Le choix de Chabi Yayi s’inscrit dans un contexte de fragilisation de son ancien parti, marqué notamment par l’invalidation de la candidature de Renaud Agbodjo faute de parrainages suffisants, ainsi que par une absence totale de députés à l’issue des législatives de janvier 2026.
À ces difficultés s’ajoutent des tensions internes sur la gouvernance du parti. Le 23 mars, Nourénou Atchadé a été désigné président en remplacement de Thomas Boni Yayi, une décision contestée par Éric Houndété, qui revendique la direction intérimaire jusqu’au prochain congrès.
Justifiant son ralliement, Chabi Yayi met en avant sa proximité de longue date avec Romuald Wadagni, qu’il décrit comme « un homme de dialogue », attentif même en période de divergences politiques. Il estime qu’une éventuelle élection du candidat de la majorité pourrait ouvrir « une nouvelle page » pour le Bénin.

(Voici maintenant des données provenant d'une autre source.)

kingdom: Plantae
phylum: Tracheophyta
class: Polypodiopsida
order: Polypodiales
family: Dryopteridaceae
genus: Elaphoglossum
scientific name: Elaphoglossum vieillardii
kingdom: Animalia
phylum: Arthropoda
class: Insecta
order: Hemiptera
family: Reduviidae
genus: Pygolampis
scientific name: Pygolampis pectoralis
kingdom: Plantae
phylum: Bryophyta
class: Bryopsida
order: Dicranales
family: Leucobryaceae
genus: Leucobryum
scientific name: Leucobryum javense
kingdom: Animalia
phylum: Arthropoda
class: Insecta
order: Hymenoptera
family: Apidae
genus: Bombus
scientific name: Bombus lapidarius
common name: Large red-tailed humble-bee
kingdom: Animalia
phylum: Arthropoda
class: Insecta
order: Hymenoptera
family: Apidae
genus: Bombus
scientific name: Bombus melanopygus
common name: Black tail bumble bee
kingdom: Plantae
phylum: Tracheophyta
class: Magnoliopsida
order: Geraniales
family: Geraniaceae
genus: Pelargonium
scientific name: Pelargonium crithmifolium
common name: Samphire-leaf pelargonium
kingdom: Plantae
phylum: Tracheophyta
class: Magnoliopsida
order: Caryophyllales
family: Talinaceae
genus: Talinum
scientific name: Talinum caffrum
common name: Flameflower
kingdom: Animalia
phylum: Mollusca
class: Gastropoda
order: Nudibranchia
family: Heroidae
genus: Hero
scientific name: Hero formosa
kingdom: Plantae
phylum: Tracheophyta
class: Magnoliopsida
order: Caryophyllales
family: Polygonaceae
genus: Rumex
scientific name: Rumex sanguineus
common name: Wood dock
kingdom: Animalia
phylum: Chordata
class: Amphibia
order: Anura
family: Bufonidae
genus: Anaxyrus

Sur le plan politique, il évoque également la nécessité d’un dialogue national élargi, notamment sur la situation de certaines figures de l’opposition incarcérées, dont Reckya Madougou et Joël Aïvo.
Par ailleurs, impliqué dans l’enquête liée à la Tentative de coup d’État du 7 décembre 2025 au Bénin, Chabi Yayi, brièvement placé en garde à vue en décembre dernier, affirme rester à la disposition de la justice et ne nourrir « aucune rancœur personnelle ».
Ce ralliement pourrait rebattre les cartes à l’approche du scrutin, dans un paysage politique déjà marqué par de profondes recompositions.